Efficient music artist scraping
#16
The main problem with this is that it needs a way to remember the user that maybe he had done that before when he does a fresh install Sad
Reply
#17
Maybe a user prompt when a media source is added, at least for the first source when the library is first populated? Since you are about to populate your library for the first time, do you have a local location where Kodi can look for additional artist and album data?

But key is to have one location for all music, not lots of folders
Reply
#18
Yes, this sounds good, I'm just worried about some previous "discussions" in Github about video and audio needing to have the same on boarding screens and all that Sad
Reply
#19
What information of the scraped data do you guys actually use? If I'm honest to myself I don't use that much besides artists pictures (fanart, thumbs). The biographies I find generally much too long to read. Plus of the artists I listen to more often I already know their biography, for active artists they are outdated pretty fast and I'm way too lazy to update them in kodi for the rare case biographies were updated in the online source. Style, moods? I could generate smart playlists with that I believe. However I find that the last.fm playlist generators for music and music videos and the pretty new amazon prime music addon do a much better job at that.

The information I use on a daily basis are from my tags and not from scraped data I have to confess.

My personal kodi experience would not suffer much if no scraping occurred. What would be cool is if kodi showed me news headlines (twitter?), upcoming gigs and such stuff of my artists and recommend me new music based on my listening behaviour like last.fm, amazon and google do in a widget.
Reply
#20
My personal Music scrapping/scanning requests:

- Option to NOT scrape artists that only appear on compilations (we already have an option in settings for displaying them, not point in scanning if not displaying)
- Option to "Exclude path from library updates" for Music sources. just like we already have in the video section (This means I can scan in my music archive then turn off the scanner/scraper for subsequent library updates. Vastly speeding it up)
- Maybe a much harder one but Kodi music scanner to skip file scanning for non changed files (Kodi currently seems to read the id3 tags on every single library update)

The Artist or Album data scrapped from TADB is actually very easy like styles, moods ect. I see no benefit of restricting this as its all in the single JSON response.

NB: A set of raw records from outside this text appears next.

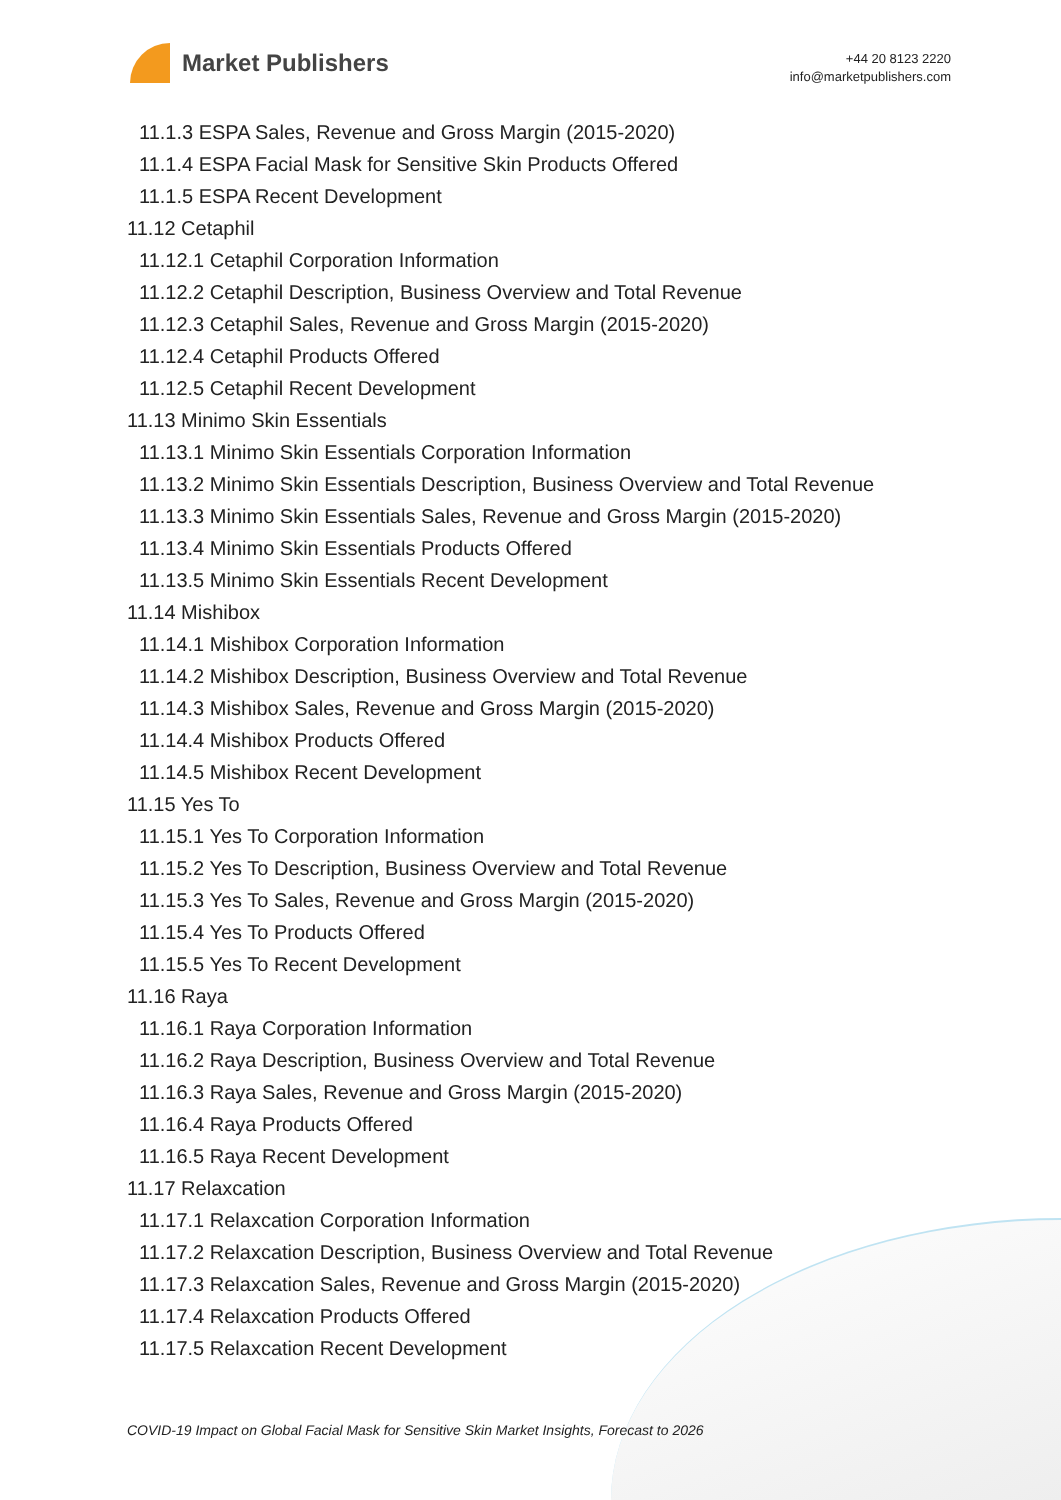Market Publishers
+44 20 8123 2220
info@marketpublishers.com
11.1.3 ESPA Sales, Revenue and Gross Margin (2015-2020)
11.1.4 ESPA Facial Mask for Sensitive Skin Products Offered
11.1.5 ESPA Recent Development
11.12 Cetaphil
11.12.1 Cetaphil Corporation Information
11.12.2 Cetaphil Description, Business Overview and Total Revenue
11.12.3 Cetaphil Sales, Revenue and Gross Margin (2015-2020)
11.12.4 Cetaphil Products Offered
11.12.5 Cetaphil Recent Development
11.13 Minimo Skin Essentials
11.13.1 Minimo Skin Essentials Corporation Information
11.13.2 Minimo Skin Essentials Description, Business Overview and Total Revenue
11.13.3 Minimo Skin Essentials Sales, Revenue and Gross Margin (2015-2020)
11.13.4 Minimo Skin Essentials Products Offered
11.13.5 Minimo Skin Essentials Recent Development
11.14 Mishibox
11.14.1 Mishibox Corporation Information
11.14.2 Mishibox Description, Business Overview and Total Revenue
11.14.3 Mishibox Sales, Revenue and Gross Margin (2015-2020)
11.14.4 Mishibox Products Offered
11.14.5 Mishibox Recent Development
11.15 Yes To
11.15.1 Yes To Corporation Information
11.15.2 Yes To Description, Business Overview and Total Revenue
11.15.3 Yes To Sales, Revenue and Gross Margin (2015-2020)
11.15.4 Yes To Products Offered
11.15.5 Yes To Recent Development
11.16 Raya
11.16.1 Raya Corporation Information
11.16.2 Raya Description, Business Overview and Total Revenue
11.16.3 Raya Sales, Revenue and Gross Margin (2015-2020)
11.16.4 Raya Products Offered
11.16.5 Raya Recent Development
11.17 Relaxcation
11.17.1 Relaxcation Corporation Information
11.17.2 Relaxcation Description, Business Overview and Total Revenue
11.17.3 Relaxcation Sales, Revenue and Gross Margin (2015-2020)
11.17.4 Relaxcation Products Offered
11.17.5 Relaxcation Recent Development
COVID-19 Impact on Global Facial Mask for Sensitive Skin Market Insights, Forecast to 2026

An "Artist NFO Cache" may be useful in userdata. But may also add to complications so i'm not massively keen.

@Powerhouse TADB music video scraper is fixed now, but only available in the forum. Site was down this morning for a mysql update that I borked, fixed now.
@DarkHelmet, bit offtopic the last requests, but I am working on trending artsts API(see TADB front page already), and supply concerts ect from songkick api. I think extended info script already does some of that, just needs skin support.

Those who say scrapping is not needed, are completely missing the point of a media center. The idea is to use crowd effort to show your music nicely, not having to tag and find artwork for everything yourself Wink
Reply
#21
(2016-03-18, 17:44)zag Wrote: - Maybe a much harder one but Kodi music scanner to skip file scanning for non changed files (Kodi currently seems to read the id3 tags on every single library update)

Detour into scanning - extracting data from the music files themselves, used to create music library songs, albums and artists, opposed to scraping.

Kodi does already skip scanning tags on non-changed files, but of course it has to look to see what files have changed.

When you click library update, or have it happen automatically on start-up, you see Kodi loop through all your music sources and every subfolder. But it does not read the ID3 tags every time, that would be silly, instead it loops through the file structure looking for changed file path hash made from filenames, filesize and filedate.

If a song file hash has changed (meaning it has been edited and the tags may have changed) it then removes all the song data for songs in the same folder i.e. that album (presuming an album structure) and then rescans their tags and recreates the library entries. Effectively it rescans the album because the album data relies upon the tags of all its songs, so one song change could mean an album change, new artists also get picked up. If you have song files in a flat structure then this will mean a lot of rescanning when one file changes or new one added.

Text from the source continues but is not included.